Twyla!
The nymph yelped aloud and jumped back like a child caught red-handed in a cookie jar, quickly shutting her eyes so that the dragon wouldn’t be able to see what she was doing through them. Her hands were tightly clenched around a tinder and flint, the only fire-starting tools that the drunken wives had been able to find.
What do you want? She put more annoyance into the thought than she was actually feeling to hide the frantic beating of her heart.

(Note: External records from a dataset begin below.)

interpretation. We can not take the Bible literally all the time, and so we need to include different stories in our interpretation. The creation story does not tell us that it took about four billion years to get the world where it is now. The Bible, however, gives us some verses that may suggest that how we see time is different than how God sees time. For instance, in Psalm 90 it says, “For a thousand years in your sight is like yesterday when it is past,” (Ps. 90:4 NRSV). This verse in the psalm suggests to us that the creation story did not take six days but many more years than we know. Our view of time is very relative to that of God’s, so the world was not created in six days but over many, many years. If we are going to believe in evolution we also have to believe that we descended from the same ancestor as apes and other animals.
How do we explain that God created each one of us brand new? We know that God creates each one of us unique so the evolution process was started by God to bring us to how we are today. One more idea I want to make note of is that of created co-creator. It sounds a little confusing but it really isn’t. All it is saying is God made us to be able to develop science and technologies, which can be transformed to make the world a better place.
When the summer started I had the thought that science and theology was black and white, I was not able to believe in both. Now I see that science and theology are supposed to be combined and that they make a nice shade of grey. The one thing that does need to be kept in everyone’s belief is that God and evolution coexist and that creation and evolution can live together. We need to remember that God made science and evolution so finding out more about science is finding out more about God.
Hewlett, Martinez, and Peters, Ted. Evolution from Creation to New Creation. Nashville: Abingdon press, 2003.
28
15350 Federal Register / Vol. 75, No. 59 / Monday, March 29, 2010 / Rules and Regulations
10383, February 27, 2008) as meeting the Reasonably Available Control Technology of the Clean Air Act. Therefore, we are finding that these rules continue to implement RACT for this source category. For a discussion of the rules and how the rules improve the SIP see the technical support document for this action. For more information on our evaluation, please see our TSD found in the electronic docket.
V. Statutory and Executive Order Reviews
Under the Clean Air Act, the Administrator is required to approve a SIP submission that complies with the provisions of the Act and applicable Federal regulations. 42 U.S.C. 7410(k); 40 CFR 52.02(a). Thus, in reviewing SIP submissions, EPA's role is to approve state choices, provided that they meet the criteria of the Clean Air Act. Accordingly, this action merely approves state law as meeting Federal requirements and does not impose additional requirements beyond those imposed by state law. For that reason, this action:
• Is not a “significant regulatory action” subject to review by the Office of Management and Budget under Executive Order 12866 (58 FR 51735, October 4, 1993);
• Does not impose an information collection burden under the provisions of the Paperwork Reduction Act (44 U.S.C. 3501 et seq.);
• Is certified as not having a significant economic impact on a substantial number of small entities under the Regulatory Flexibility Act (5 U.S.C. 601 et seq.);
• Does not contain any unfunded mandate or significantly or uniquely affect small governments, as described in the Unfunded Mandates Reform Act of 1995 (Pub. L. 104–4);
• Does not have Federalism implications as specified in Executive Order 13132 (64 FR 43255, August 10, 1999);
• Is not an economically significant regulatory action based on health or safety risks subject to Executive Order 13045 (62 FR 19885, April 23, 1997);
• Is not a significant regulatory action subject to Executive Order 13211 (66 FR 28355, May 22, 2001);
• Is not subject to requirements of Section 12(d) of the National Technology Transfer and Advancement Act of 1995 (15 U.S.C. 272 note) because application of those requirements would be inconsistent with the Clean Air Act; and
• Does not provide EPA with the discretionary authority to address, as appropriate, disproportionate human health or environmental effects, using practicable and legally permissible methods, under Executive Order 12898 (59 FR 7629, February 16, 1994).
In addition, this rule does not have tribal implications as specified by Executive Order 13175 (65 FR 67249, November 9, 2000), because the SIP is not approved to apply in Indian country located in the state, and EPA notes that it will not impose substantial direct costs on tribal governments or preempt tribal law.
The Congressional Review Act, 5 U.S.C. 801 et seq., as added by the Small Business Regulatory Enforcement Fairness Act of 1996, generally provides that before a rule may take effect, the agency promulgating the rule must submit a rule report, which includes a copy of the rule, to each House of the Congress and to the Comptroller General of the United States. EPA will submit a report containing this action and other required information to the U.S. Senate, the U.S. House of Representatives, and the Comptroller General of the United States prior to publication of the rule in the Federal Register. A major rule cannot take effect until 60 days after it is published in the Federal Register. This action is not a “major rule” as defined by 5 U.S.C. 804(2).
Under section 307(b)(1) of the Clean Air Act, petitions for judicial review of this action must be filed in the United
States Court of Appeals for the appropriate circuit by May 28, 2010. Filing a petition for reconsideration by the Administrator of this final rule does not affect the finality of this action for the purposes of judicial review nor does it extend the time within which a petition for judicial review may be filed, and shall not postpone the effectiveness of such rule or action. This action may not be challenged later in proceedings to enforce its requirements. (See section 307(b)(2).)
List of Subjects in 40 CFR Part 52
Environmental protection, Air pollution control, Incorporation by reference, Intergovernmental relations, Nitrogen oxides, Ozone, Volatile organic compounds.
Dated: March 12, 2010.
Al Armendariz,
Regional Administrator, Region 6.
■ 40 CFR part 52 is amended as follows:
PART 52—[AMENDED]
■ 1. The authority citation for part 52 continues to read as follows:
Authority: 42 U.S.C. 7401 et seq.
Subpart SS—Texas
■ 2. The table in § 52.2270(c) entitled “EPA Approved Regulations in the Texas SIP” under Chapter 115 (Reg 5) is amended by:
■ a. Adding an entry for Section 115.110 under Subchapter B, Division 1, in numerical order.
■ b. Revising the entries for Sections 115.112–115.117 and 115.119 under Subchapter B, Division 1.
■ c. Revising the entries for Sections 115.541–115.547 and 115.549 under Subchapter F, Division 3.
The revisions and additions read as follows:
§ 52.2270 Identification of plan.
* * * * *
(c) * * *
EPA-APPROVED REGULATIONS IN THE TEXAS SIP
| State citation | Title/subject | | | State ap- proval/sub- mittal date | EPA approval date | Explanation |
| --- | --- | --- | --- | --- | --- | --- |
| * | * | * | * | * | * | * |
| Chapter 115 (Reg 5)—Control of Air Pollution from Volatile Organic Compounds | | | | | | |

The lead bandit, the one you scratched across the face; he’s Sora’s husband!
Who the crap is “Sora?”
It’s . . . her. The image of the brown-haired hostess floated into her mind, matching the slack visage of the woman who was now slouching against the hallway wall. She had left the room before Twyla had sent the rest off after more lamps and fire-starting material, then wandered back in and rejoined the flock, all of whom were now sitting in the hall, making animal noises and laughing at each other.
Oh, her? I knew that. She held her breath, hoping that was all it’d wanted to tell her.
You knew that?
Twyla didn’t like the note of dubious incredulity in his voice. I’m not stupid, viper. I got to peek under the mask a couple of times, and his picture’s hanging in the hallway. And she’s the only one who could have warned the bandits when we tried to escape.
It would have been nice of you to tell me that.
Hey, I had to work for that information. You would’ve had to promise me at least a year of silence in return for it.
His presence in her mind suddenly grew sharper. What are you doing?
Nothing. Her reply was rushed, and she followed it by quickly sending images of naked Sirens from her memories across their link, pictures that usually made him prudishly back off from her mind. This time the distraction didn’t work.
Stop that. What are you doing?
None of your business, she retorted. Get out of my head and leave me alone!
There was a pause in which its presence did retreat a little and Twyla almost breathed a sigh of relief. Then the mistrusting worry brought him scurrying back.
I’m coming down there.
“Blast!” The Elemental’s physical presence was getting nearer. Twyla opened her eyes and quickly struck flint and tinder together, haste making her fingers clumsy so that it took three tries before she was able to get a spark to hit the trail of oil that ended in front of where she sat in the doorway.
The spark flared to life, and she watched with a triumphant smile as the blaze raced along the path of oil that she’d made on the carpet, zipping forward until it reached the damp cushions of the couches, where it then burst into a bright and cheerful bonfire that rapidly spread across the entire pile that she had made of all the tables and chairs that she and her drunken crew had been able to push together. Twyla sat back on her heels and gazed with admiration at her work, wishing there was someone of acknowledgeable intelligence whom she could appreciate the moment with.